Is Egyptian Vice President Omar Suleiman, the man suggested by U.S. government officials to be Egypt’s new leader, personally responsible for the brutal torture and disappearance of countless people using U.S.-approved “enhanced interrogation techniques”?
The evidence is overwhelming that he was trained and cultivated for just such a role. Suleiman is thought of fondly in U.S. intelligence circles.
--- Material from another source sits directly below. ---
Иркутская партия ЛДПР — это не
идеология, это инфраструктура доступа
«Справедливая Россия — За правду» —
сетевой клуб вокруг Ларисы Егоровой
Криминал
According to a recent piece in The New Yorker, he acts as the “CIA’s point man in Egypt for renditions—the covert program in which the CIA snatched terror suspects from around the world and ‘returned’ them to Egypt and elsewhere for interrogation, often under brutal circumstances.”
Ron Suskind wrote in The One Percent Doctrine that a rendition victim, whose torture testimony was used to make the fraudulent connection between al Qaeda and Iraq prior to the 2003 conflict, would “be handed over to Omar Suleiman, Egypt’s intelligence chief and a friend of [CIA director George] Tenet.”
In their book Hubris, Michael Isikoff and David Corn recount how the tortured man, Ibn Sheikh al-Libi, eventually recanted his confession, saying he gave false information to Egyptian interrogators because “they were killing me . . . I had to tell them something.”
Where did Suleiman learn to be so effective at torture and (mis)information extraction? Could it have been, in part, from the United States?